◆ **DEINE AUFGABE**: Schreib den Textauszug über das ungute Gefühl beim Gang durch die Orte weiter, und zwar direkt im Anschluss an seinen letzten Satz.

── TEXTAUSZUG

Ich war wütend. Vor allem auf mich selbst, weil ich nicht reagiert habe und auch nicht gewusst hätte, wie ich reagieren sollte. Oder nein, wütend ist das falsche Wort. Sie hat mir wehgetan, diese Situation, so sehr, dass ich noch drei Tage später darüber nachdenke. Und es tut mir weh, wenn ich durch die Orte laufe, immer mit einem unguten Gefühl in der Magengrube, und nicht weiß, ob ich wegschauen oder genauer hinschauen soll, wenn jemand mit eindeutigem Jackenaufdruck vorbeiläuft oder schwarz gekleidete Gruppen junger Männer in den Straßen patrouillieren. Oder die lokale Gaststätte es für notwendig hält, sich die Zeile „Deitsch on frei woll'n mer sei!“ an die Wand zu nageln – die erste Zeile des „Erzgebirgslieds“, entstanden aus dem Heimweh des Autors während seiner Zeit in Prag und später und bis heute vereinnahmt durch alte und neue Nationalsozialisten.

────
── DIE LISTE

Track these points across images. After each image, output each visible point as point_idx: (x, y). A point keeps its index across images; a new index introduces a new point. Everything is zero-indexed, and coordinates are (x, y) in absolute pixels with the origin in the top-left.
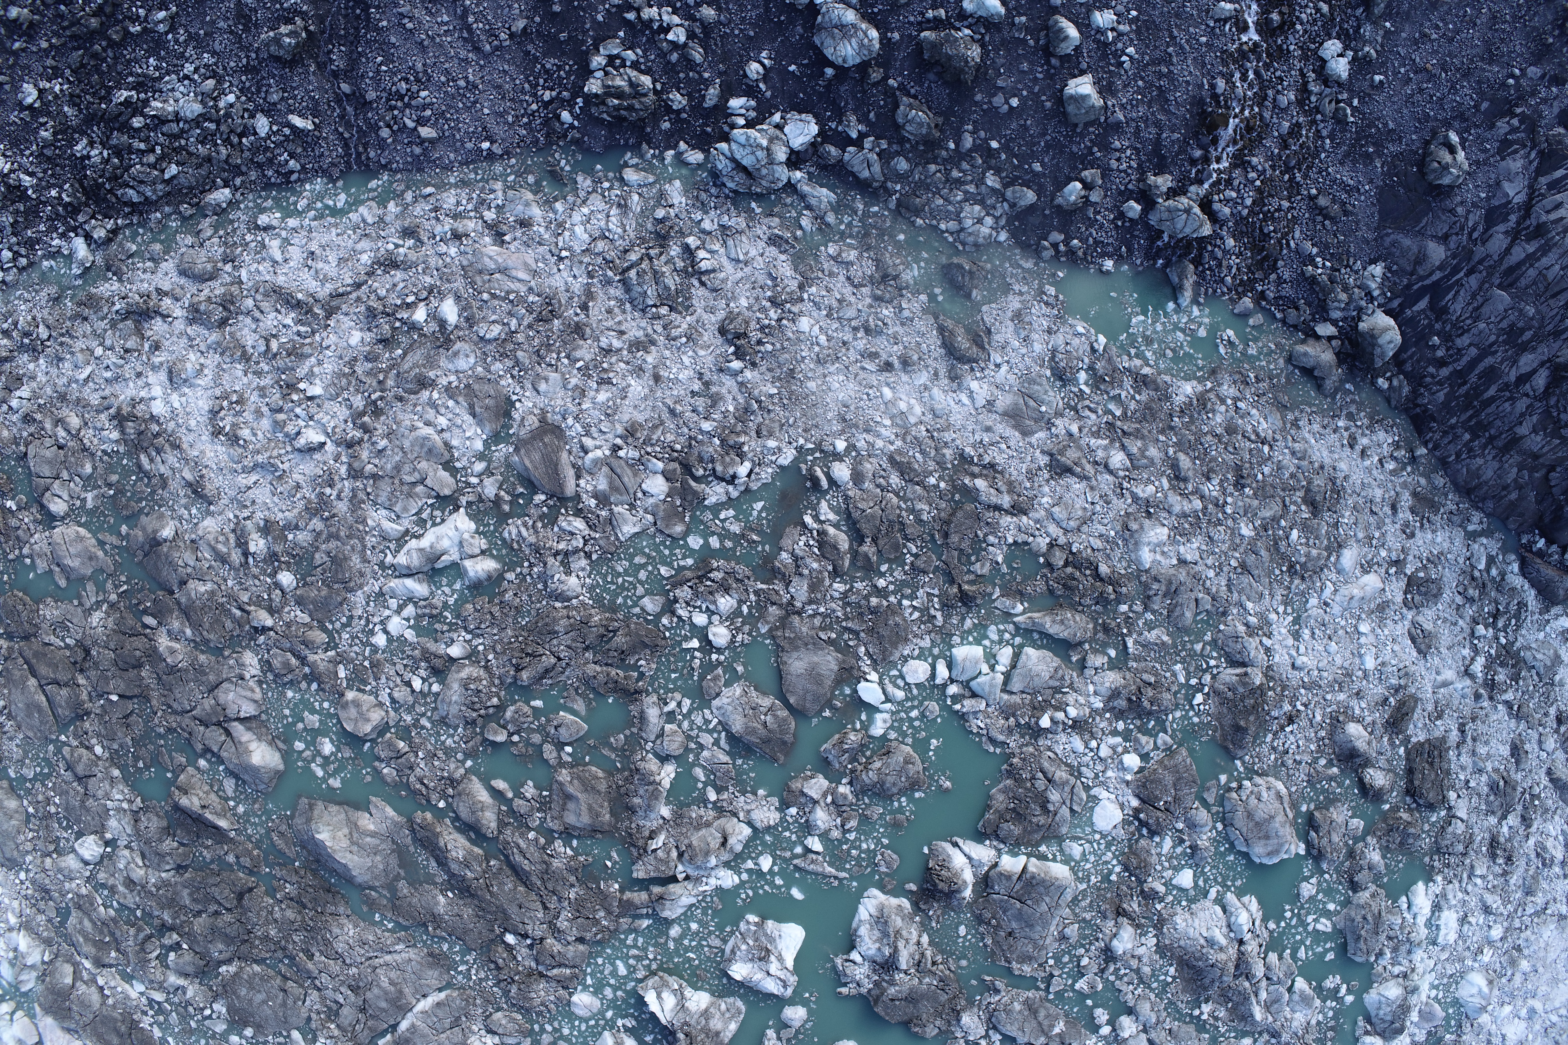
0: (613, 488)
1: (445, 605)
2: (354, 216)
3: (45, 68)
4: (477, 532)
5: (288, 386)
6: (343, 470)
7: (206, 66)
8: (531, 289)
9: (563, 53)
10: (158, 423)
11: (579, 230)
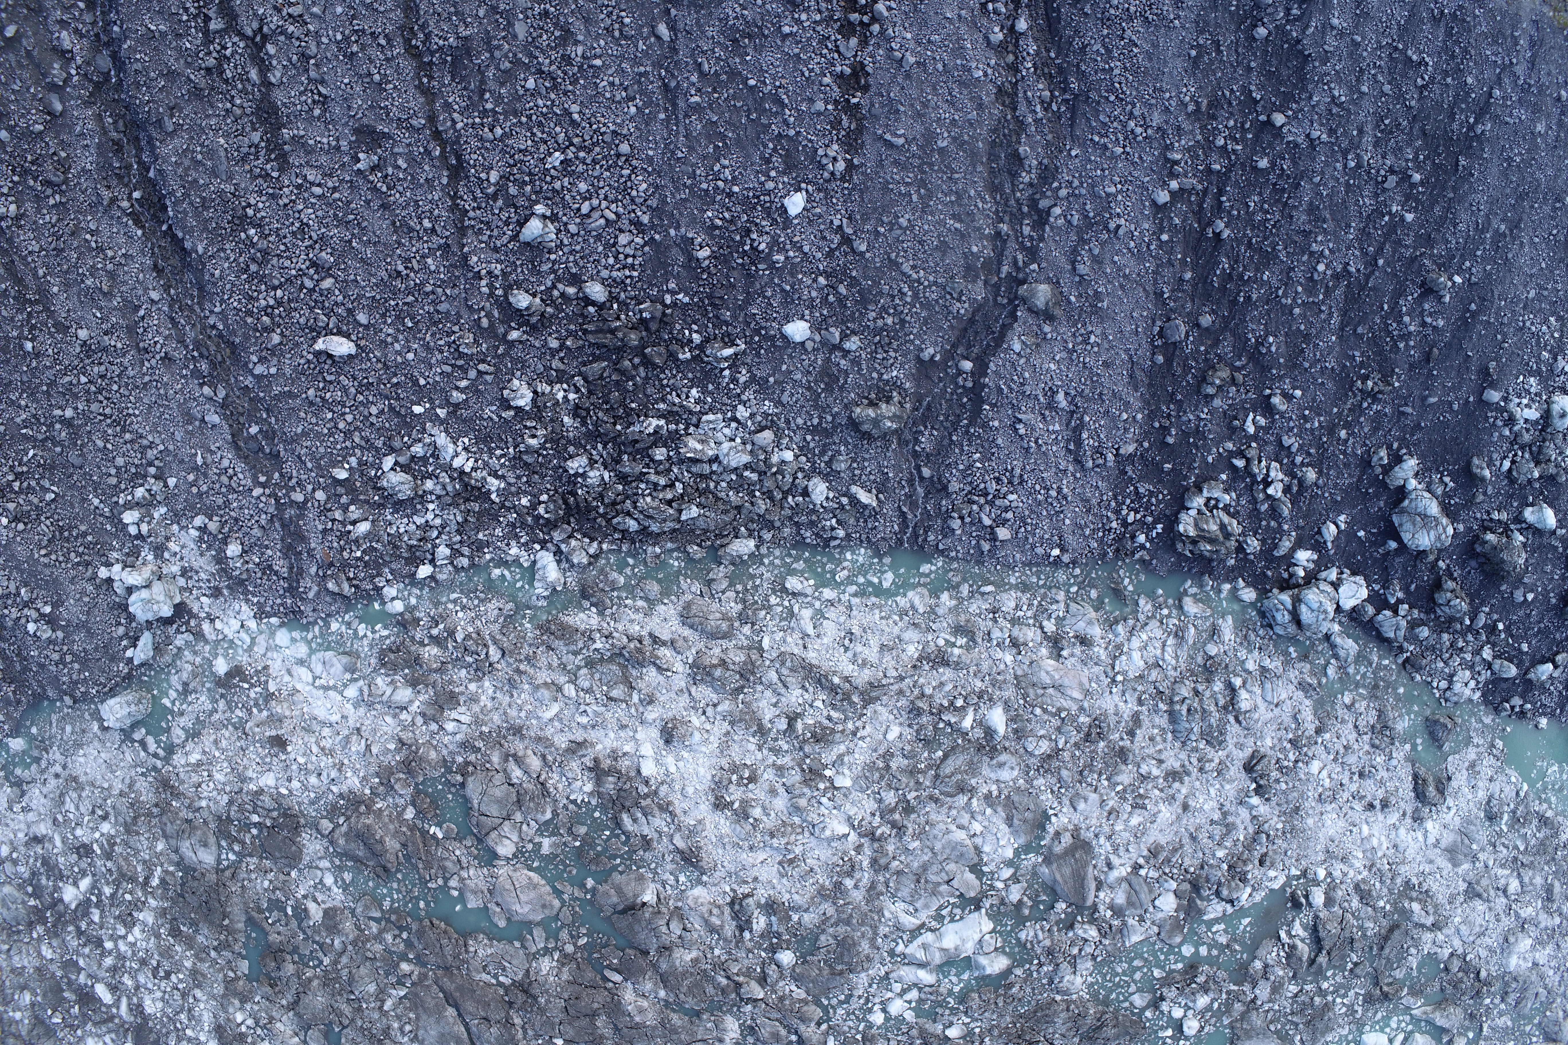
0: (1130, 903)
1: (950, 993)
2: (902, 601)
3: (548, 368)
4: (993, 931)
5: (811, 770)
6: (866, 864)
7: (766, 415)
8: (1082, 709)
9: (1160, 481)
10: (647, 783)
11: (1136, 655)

────
── DIE LISTE

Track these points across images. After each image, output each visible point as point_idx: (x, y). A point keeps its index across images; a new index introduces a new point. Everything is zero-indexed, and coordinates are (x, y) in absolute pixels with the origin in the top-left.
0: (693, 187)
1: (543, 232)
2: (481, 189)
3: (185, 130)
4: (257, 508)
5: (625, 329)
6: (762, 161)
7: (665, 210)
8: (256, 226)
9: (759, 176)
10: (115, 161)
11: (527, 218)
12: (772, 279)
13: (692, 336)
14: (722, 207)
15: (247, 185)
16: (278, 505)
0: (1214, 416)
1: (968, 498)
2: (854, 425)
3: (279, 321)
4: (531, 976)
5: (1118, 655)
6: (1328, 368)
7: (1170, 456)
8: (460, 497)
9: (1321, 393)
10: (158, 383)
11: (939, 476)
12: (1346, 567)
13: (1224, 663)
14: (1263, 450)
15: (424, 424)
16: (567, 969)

────
── DIE LISTE

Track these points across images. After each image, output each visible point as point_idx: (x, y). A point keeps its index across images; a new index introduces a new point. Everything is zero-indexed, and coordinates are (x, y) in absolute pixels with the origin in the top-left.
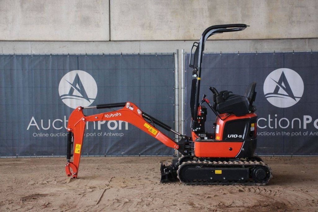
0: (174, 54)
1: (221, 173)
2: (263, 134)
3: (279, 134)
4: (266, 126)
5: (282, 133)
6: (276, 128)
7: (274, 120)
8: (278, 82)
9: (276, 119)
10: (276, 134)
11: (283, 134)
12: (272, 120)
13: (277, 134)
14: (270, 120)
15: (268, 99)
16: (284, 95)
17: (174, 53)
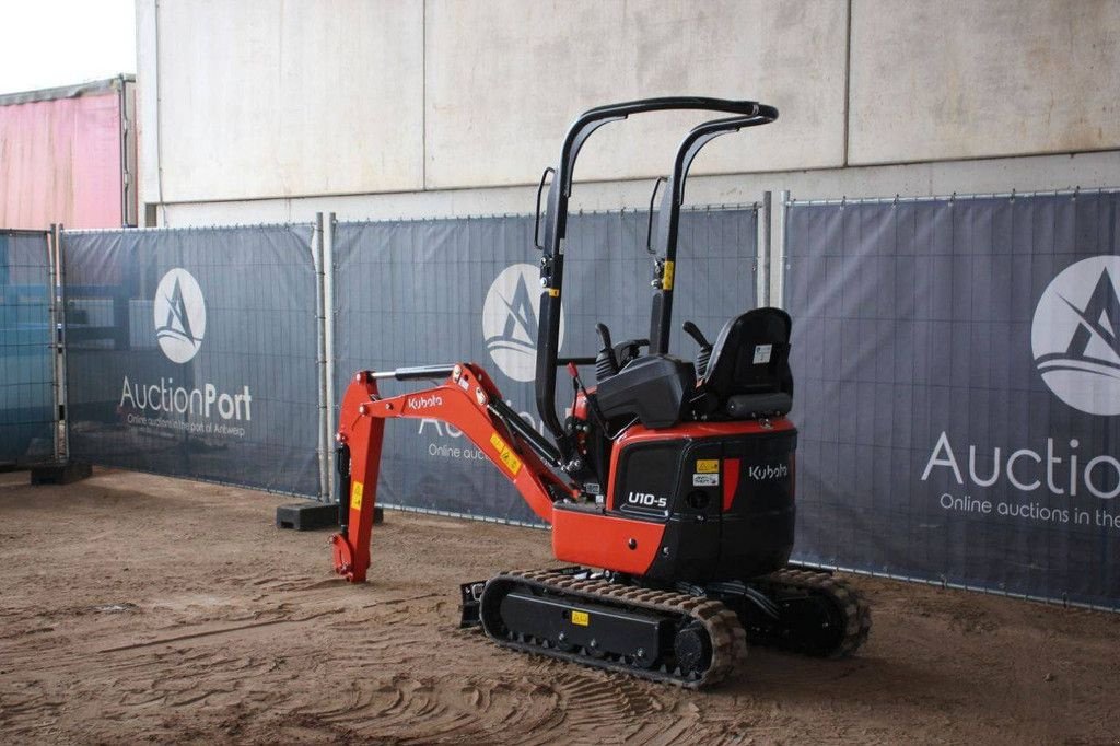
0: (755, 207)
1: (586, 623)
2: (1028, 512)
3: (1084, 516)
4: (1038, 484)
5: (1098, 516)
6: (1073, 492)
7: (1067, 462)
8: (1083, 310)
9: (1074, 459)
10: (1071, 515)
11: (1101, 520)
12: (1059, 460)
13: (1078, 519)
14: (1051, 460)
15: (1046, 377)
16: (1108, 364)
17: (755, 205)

────

◆ **DEINE ANTWORT**:
 

Seit Jahrzehnten sind rechtsradikale und neonazistische Bewegungen im Erzgebirge fest verankert. Das oft beschworene Gegenmittel Zivilgesellschaft ist wenig vorhanden, Vereine sind von rechten Akteuren durchsetzt, ihre Netzwerke sind überall zu finden – in der lokalen Wirtschaft, in den Gemeinderäten, im Gastgewerbe, in Bands, Wandergruppen und Kampfsportturnieren. Die Gesellschaft besteht aus einer radikalisierten Jugend, einer wütenden Elterngeneration und sehr vielen sehr alten Leuten – ein Rezept fürs Desaster. Was macht das mit der „politischen Mitte“, mit den 50 Prozent, die auch im Erzgebirge nicht die AfD oder andere rechtsextreme Parteien wählen? Was macht das mit mir?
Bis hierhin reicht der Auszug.